**DATA IN THIS EXERCISE**
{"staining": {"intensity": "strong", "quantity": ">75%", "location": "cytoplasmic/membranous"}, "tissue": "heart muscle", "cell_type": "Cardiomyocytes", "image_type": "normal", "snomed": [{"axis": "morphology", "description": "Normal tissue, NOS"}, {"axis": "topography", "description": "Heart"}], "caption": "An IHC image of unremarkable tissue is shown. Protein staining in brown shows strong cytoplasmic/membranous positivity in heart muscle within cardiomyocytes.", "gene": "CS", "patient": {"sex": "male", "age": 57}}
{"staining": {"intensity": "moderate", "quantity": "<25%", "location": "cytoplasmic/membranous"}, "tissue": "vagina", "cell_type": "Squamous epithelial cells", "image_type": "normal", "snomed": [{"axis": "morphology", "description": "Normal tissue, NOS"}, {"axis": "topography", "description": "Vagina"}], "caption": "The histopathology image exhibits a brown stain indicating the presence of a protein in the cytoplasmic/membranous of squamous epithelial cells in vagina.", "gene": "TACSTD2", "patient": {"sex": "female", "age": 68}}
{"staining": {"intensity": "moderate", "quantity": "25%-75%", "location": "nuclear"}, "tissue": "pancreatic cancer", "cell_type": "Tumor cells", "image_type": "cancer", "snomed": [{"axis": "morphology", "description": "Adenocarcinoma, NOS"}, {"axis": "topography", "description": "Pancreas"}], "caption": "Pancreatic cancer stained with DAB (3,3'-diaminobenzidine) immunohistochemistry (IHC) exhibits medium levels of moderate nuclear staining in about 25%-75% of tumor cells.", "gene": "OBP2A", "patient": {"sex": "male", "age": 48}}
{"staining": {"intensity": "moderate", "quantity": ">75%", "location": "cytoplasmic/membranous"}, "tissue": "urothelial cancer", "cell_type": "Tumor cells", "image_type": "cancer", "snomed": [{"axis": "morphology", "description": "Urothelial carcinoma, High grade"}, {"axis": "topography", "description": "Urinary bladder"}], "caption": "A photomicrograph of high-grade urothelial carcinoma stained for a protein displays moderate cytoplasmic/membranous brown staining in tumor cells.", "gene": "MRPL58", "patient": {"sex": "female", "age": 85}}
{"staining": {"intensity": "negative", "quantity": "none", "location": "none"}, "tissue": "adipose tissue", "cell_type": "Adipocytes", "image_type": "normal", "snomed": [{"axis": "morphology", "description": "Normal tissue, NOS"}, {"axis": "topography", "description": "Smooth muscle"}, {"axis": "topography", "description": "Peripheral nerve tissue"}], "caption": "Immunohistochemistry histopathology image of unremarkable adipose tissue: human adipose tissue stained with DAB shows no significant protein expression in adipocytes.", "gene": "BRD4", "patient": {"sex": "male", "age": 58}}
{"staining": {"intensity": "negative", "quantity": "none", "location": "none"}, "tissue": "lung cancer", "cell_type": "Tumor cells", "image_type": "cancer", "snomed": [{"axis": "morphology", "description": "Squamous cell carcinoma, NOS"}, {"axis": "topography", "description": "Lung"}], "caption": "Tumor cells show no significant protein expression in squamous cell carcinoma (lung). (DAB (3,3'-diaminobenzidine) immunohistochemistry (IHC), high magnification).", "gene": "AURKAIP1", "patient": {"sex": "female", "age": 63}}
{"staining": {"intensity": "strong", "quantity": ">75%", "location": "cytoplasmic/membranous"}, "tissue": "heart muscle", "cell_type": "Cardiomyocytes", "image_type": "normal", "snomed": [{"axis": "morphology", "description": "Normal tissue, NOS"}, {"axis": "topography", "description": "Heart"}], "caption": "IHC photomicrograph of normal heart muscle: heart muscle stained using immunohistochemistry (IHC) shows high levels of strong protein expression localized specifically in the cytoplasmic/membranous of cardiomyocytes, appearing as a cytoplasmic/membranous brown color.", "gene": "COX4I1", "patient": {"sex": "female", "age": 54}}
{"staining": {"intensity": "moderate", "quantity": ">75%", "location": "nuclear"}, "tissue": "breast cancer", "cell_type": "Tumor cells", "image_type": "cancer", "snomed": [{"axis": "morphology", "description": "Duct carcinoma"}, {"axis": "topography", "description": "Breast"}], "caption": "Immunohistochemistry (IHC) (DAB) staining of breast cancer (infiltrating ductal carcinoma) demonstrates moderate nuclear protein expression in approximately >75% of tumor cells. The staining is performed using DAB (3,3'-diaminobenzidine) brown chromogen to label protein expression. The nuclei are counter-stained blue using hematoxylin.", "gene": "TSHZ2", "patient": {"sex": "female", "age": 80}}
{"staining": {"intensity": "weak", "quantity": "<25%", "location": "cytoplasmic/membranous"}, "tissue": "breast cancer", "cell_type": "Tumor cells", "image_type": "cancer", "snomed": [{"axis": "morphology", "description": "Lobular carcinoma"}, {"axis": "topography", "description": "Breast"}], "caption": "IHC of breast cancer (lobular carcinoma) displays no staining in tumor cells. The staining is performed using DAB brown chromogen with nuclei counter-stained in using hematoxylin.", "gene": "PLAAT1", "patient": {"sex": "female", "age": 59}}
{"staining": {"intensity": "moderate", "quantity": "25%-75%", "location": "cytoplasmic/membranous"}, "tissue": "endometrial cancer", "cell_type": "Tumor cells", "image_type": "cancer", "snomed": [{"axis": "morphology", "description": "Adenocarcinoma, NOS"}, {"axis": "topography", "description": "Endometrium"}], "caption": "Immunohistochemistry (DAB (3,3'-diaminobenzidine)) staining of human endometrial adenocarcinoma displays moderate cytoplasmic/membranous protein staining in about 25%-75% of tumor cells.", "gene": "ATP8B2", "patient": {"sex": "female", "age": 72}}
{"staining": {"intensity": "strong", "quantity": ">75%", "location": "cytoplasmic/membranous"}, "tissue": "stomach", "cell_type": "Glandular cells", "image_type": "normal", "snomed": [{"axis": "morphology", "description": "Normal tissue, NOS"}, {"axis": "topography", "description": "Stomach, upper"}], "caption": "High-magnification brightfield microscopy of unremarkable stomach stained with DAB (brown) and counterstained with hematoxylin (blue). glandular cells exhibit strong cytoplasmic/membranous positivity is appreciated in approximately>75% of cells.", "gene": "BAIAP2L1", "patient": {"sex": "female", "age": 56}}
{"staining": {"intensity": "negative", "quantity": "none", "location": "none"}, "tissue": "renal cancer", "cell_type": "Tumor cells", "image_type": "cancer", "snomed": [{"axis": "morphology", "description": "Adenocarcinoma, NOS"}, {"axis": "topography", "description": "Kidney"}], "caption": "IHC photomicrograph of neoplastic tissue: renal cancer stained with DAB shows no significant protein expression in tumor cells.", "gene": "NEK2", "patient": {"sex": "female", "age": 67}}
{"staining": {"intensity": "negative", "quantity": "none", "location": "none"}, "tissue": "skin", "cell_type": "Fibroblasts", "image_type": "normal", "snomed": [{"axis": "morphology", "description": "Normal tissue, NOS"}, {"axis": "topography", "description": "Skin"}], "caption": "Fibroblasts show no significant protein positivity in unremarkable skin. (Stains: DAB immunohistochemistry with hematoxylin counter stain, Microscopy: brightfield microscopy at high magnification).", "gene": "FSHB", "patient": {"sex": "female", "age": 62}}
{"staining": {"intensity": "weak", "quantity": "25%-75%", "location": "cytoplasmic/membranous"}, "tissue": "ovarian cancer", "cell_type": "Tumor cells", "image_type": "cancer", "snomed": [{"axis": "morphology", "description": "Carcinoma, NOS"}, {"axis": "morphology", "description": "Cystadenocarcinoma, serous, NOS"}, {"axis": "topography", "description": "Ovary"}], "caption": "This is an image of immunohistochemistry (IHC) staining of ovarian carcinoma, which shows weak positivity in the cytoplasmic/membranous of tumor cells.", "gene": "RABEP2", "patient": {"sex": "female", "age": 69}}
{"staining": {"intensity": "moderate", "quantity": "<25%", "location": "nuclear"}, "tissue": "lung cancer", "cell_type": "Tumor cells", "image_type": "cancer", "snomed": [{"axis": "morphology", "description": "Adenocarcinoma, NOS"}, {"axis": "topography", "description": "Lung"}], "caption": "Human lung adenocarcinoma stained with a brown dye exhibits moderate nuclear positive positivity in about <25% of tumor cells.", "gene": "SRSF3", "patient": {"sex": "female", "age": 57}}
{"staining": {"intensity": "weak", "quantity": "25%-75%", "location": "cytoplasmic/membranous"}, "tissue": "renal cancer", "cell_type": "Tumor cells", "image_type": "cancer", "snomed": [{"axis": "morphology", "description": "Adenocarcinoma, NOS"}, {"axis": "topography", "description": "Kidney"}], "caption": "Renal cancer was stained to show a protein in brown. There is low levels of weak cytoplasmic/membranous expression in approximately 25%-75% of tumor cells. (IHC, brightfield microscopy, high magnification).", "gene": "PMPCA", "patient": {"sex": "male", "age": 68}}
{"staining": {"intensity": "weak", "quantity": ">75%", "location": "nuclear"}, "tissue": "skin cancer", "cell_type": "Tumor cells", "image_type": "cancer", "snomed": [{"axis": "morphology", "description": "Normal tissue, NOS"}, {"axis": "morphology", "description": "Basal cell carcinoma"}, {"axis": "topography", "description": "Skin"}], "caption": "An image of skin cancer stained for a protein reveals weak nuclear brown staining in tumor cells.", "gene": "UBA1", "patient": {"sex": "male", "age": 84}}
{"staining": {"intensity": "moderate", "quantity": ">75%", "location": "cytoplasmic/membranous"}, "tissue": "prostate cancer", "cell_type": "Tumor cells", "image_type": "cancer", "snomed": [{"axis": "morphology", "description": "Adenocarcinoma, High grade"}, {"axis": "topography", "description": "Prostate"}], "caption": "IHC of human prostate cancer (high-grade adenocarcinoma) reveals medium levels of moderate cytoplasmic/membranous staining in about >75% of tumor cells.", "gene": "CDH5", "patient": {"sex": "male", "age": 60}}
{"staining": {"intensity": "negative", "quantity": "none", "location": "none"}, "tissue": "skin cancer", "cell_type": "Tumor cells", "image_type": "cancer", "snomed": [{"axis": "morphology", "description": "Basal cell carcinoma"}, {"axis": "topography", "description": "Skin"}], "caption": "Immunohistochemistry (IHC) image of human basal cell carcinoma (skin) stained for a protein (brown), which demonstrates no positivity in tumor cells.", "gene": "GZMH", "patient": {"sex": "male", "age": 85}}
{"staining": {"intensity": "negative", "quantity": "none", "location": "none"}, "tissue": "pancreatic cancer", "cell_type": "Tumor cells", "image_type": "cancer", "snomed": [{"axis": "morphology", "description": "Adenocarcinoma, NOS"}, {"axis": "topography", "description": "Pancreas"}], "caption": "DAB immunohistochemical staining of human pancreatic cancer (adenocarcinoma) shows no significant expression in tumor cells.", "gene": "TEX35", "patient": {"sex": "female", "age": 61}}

**PROBLEM**
Copy out each line of the data that has the word "renal" in it.

**TASK RESPONSE**
{"staining": {"intensity": "negative", "quantity": "none", "location": "none"}, "tissue": "renal cancer", "cell_type": "Tumor cells", "image_type": "cancer", "snomed": [{"axis": "morphology", "description": "Adenocarcinoma, NOS"}, {"axis": "topography", "description": "Kidney"}], "caption": "IHC photomicrograph of neoplastic tissue: renal cancer stained with DAB shows no significant protein expression in tumor cells.", "gene": "NEK2", "patient": {"sex": "female", "age": 67}}
{"staining": {"intensity": "weak", "quantity": "25%-75%", "location": "cytoplasmic/membranous"}, "tissue": "renal cancer", "cell_type": "Tumor cells", "image_type": "cancer", "snomed": [{"axis": "morphology", "description": "Adenocarcinoma, NOS"}, {"axis": "topography", "description": "Kidney"}], "caption": "Renal cancer was stained to show a protein in brown. There is low levels of weak cytoplasmic/membranous expression in approximately 25%-75% of tumor cells. (IHC, brightfield microscopy, high magnification).", "gene": "PMPCA", "patient": {"sex": "male", "age": 68}}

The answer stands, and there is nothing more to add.